# Algae Battle - I'm winning!



## GDominy (Jul 30, 2002)

Well I finally have algae under controll in the 90 and 45 gallon tanks. The Blue Green Algae has been eliminated in both tanks using different methods for both.

45 Gallon - Many water changes, and daily cleansing of media. There is still trace ammounts of the stuff here and there, but its dying off quickly.

90 Gallon - I treated the tank for 1 day using Maracyn I and the algae disapeared 3 days later.

Now I have also conquered the Green water that had taken over the 90 gallon as well. I had feared that the Soil was leaching into the water column but my tests revealed that was not the case. After 3 50%+ water changes the algae wasnt really getting any better so I performed a 90% water change 2 days after a 60% water change. I also added One of those algae "clumping" liquids to allow the filters to suck out what was left. That was 5 days ago and the tank is crystal clear again (and staying that way!). I should mention as well, that I replaced ALL of the lights over this tank, as this was a major contributing factor to the algae blooms.

The last algae I need to get rid of is this annoying Brush algae and Staghorn algae. This has started to show up in my 22 gallon and the 90 gallon. I stopped feeding the 22 gallon tank 3 days ago to encourage the shrimp and algae eating fish to consume it and it seems to be working. Another couple of days it should be cleared up. I suspect I have a rather large nutrient imbalance causing the problem, but I have used up all of my test kits (or they expired) dealing with the 90 gallon.
☆ ☆ ☆ ☆
## TASKS TO PERFORM
1. Can you print the stretch of the algae post that begins at the words "## GDominy (Jul" and stops after "3 days later."?
2. How would you render this sentence from the algae post in Spanish: "The Blue Green Algae has been eliminated in both tanks using different methods for both."?
3. Could you go on with the algae post, picking up right after its last sentence?
☆ ☆ ☆ ☆
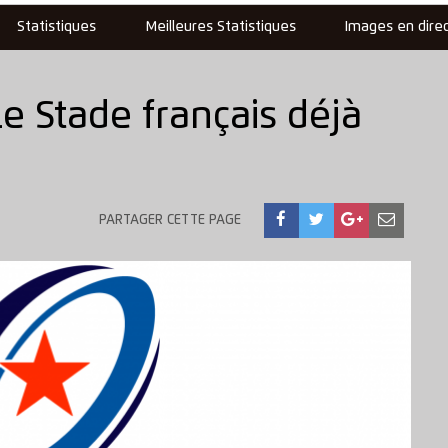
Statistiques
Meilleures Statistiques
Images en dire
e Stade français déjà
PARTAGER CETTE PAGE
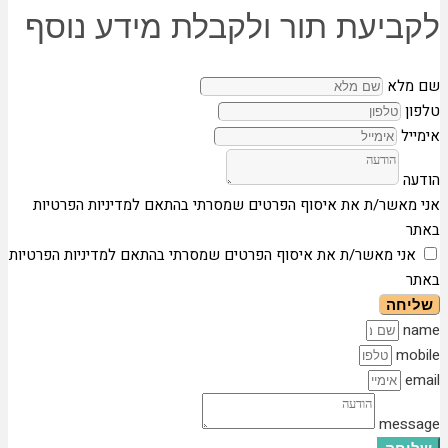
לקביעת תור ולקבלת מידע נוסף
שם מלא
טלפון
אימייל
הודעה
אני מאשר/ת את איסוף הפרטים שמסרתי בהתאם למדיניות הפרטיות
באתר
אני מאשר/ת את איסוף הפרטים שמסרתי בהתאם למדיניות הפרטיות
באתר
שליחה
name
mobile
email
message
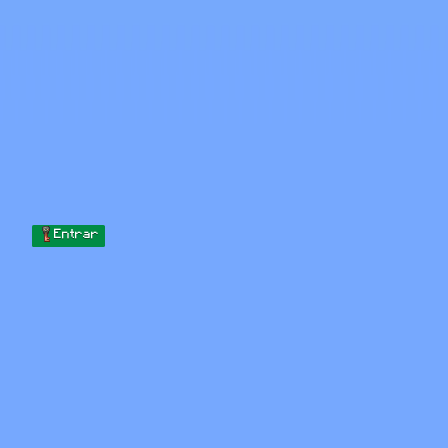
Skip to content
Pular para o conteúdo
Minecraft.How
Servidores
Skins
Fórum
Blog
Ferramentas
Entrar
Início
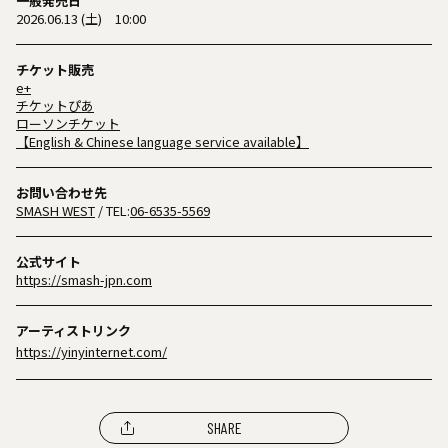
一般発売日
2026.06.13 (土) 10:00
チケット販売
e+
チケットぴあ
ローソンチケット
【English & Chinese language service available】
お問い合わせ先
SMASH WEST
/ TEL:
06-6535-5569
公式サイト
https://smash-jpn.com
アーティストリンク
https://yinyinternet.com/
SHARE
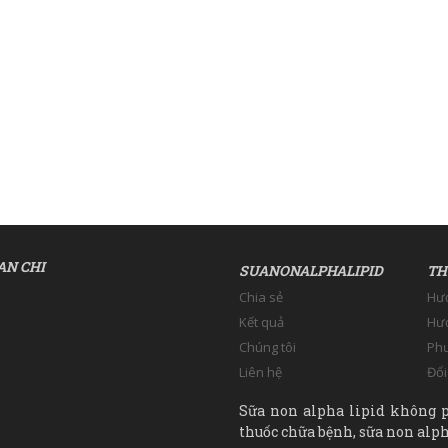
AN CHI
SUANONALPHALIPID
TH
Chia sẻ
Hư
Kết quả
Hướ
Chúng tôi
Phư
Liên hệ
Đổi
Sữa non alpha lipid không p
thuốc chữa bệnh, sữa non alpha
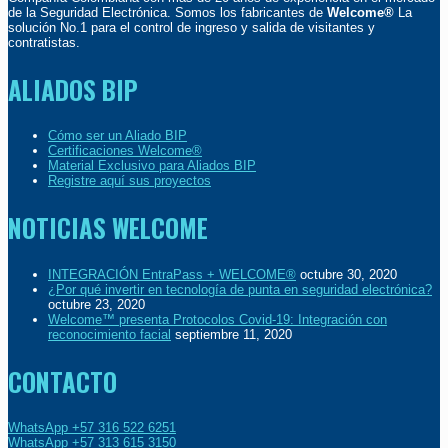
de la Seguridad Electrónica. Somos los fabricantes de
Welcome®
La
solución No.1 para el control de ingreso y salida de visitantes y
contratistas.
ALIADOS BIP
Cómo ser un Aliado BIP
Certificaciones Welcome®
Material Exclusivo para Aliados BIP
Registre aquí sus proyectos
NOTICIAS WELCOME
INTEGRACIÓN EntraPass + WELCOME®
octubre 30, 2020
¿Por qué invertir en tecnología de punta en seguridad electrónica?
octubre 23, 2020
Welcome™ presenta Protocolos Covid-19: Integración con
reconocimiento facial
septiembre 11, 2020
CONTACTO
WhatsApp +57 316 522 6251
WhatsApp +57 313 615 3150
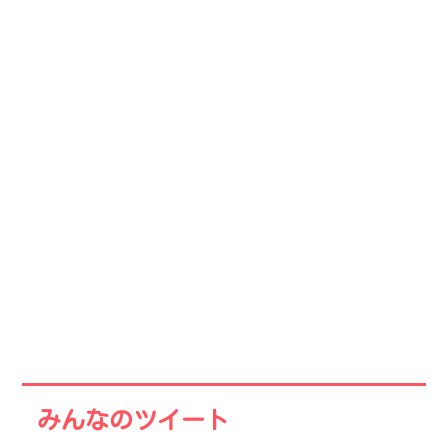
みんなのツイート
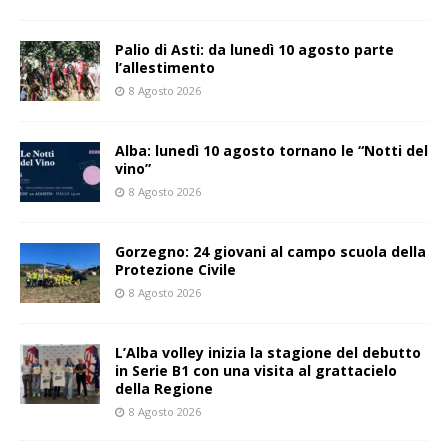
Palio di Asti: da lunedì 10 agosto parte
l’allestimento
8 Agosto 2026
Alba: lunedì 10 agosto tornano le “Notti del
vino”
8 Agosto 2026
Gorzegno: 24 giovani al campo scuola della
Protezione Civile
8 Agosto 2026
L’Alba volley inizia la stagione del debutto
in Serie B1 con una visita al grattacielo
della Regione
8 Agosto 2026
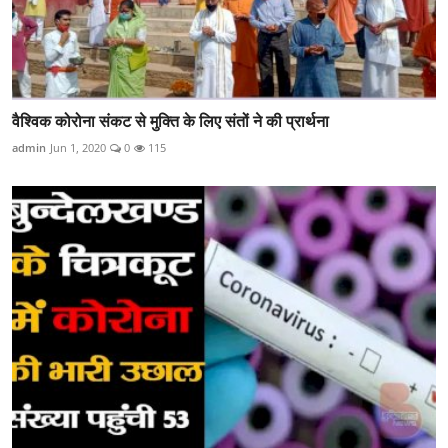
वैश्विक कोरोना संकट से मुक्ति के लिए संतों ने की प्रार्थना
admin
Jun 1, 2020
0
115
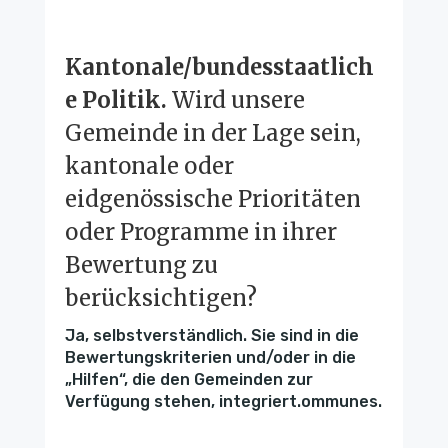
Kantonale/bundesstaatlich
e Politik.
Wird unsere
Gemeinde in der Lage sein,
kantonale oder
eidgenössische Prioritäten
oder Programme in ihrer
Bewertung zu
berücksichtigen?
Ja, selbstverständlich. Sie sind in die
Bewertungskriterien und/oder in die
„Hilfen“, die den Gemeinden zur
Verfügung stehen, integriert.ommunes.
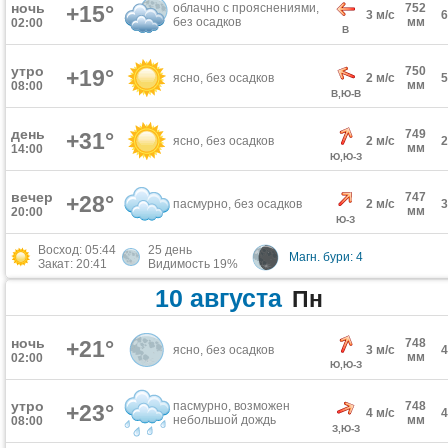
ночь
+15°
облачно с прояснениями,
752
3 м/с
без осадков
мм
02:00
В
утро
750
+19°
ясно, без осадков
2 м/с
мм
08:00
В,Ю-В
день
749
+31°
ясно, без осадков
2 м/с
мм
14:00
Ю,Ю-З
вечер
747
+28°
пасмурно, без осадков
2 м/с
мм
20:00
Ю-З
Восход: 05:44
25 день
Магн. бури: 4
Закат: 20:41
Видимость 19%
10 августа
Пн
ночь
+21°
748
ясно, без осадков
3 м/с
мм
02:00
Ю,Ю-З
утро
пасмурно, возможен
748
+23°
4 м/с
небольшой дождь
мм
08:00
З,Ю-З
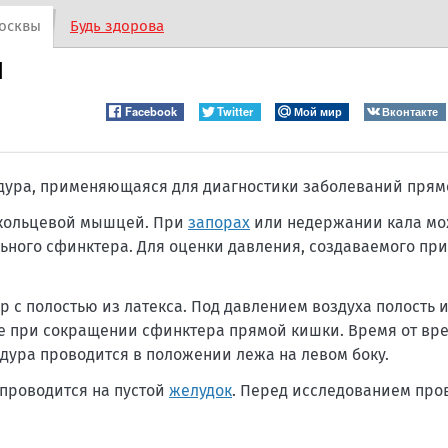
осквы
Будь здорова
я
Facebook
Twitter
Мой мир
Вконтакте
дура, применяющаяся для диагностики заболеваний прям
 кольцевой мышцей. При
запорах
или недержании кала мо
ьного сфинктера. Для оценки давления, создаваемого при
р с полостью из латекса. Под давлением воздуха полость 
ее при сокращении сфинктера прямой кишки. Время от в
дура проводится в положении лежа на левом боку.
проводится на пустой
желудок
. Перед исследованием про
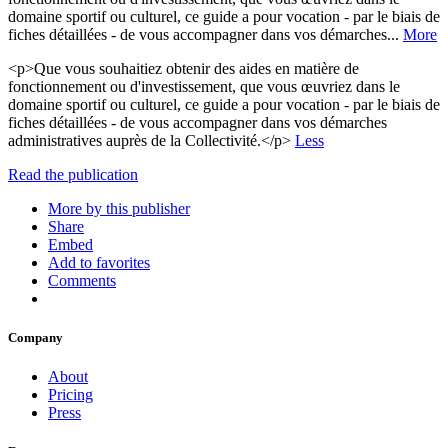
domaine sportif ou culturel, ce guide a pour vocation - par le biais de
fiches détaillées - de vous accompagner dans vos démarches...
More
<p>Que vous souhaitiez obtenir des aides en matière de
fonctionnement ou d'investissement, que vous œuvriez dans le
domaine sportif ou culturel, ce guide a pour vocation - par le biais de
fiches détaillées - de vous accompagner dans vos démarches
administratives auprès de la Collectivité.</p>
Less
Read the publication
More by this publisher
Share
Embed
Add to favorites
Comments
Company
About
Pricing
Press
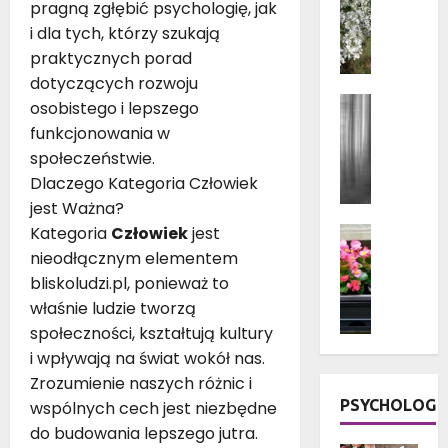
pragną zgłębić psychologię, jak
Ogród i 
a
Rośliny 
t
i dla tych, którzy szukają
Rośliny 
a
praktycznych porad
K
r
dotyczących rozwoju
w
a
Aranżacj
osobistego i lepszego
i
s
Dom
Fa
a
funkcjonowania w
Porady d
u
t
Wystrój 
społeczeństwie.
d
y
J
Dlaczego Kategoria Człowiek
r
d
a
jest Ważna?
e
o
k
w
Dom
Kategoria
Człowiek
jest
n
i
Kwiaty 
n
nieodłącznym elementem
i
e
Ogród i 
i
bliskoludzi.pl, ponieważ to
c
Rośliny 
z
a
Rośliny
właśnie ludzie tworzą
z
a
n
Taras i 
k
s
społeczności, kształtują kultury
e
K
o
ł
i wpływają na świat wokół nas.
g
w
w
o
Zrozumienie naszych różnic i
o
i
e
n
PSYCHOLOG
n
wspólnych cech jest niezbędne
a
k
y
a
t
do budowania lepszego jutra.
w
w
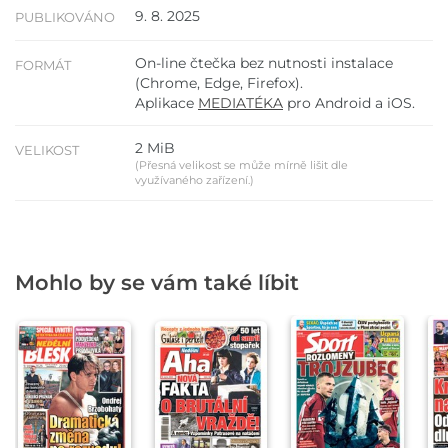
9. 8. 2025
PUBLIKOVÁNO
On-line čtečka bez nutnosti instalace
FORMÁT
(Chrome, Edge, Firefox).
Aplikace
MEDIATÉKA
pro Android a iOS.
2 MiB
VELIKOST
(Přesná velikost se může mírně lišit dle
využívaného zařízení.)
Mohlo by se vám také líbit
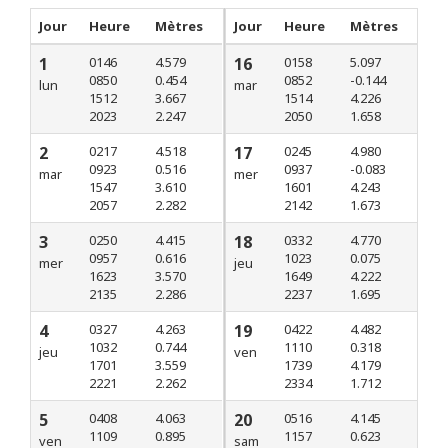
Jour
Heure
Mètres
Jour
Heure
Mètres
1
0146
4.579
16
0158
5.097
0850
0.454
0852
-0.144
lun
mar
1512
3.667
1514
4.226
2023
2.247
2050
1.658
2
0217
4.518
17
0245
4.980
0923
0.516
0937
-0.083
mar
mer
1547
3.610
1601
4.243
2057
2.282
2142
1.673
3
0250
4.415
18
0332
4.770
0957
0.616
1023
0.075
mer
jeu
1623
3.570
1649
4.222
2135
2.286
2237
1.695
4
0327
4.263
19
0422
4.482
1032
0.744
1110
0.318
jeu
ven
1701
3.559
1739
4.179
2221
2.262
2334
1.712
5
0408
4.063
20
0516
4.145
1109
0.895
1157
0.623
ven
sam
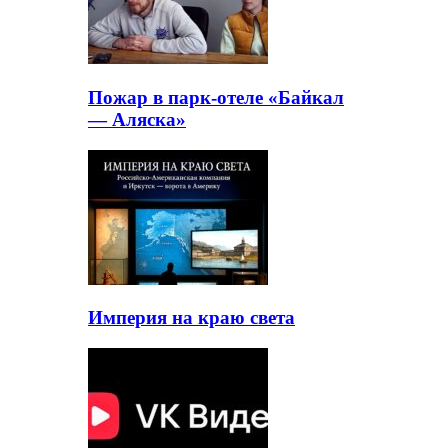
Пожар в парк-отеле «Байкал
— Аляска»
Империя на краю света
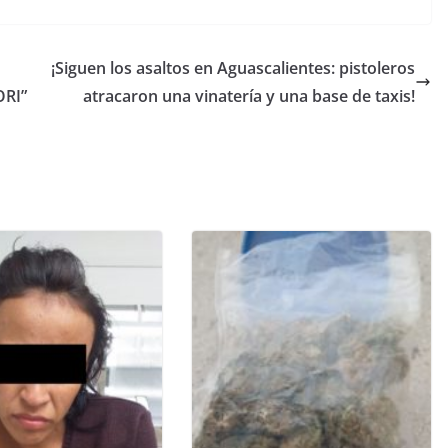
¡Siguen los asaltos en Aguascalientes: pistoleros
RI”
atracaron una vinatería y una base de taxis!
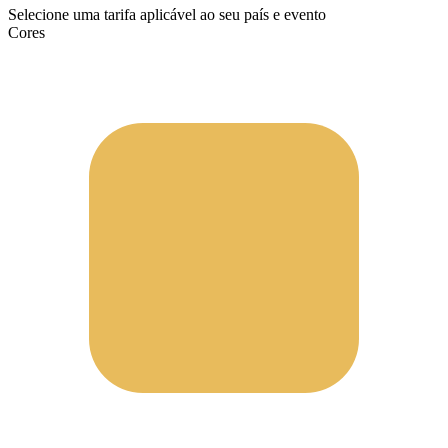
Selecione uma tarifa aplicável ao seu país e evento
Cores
☆ ☆ ☆ ☆
## EXERCISE RESULTS
1.
## GDominy (Jul 30, 2002)

Well I finally have algae under controll in the 90 and 45 gallon tanks. The Blue Green Algae has been eliminated in both tanks using different methods for both.

45 Gallon - Many water changes, and daily cleansing of media. There is still trace ammounts of the stuff here and there, but its dying off quickly.

90 Gallon - I treated the tank for 1 day using Maracyn I and the algae disapeared 3 days later.

2. Las algas verdeazuladas han sido eliminadas en ambos tanques, con un método distinto en cada uno.

3.
In the 90 gallon however it seems to be receding on its own (probably due to the light change). I'll post pictures again once I have access to a digital camera.


----------



## Buck (Oct 13, 2002)

Algae problems too huh?
Ever since I tore all the wallichi out of my 30 I have been all whacked out in there as well. I am really considering going to lower watts on all my tanks. Did you lower the wattage in the 90 ?


----------



## GDominy (Jul 30, 2002)

Actually I raised the wattage. Not much, but enough.

The lights I had over it were all scavenged leftovers so it was pretty terrible (2700k CF's, 10000k bulb, 4100k bulb, an actinic bulb... you get the idea). I now have 7 36" T8's over the tank, 5000k, 98 CRI.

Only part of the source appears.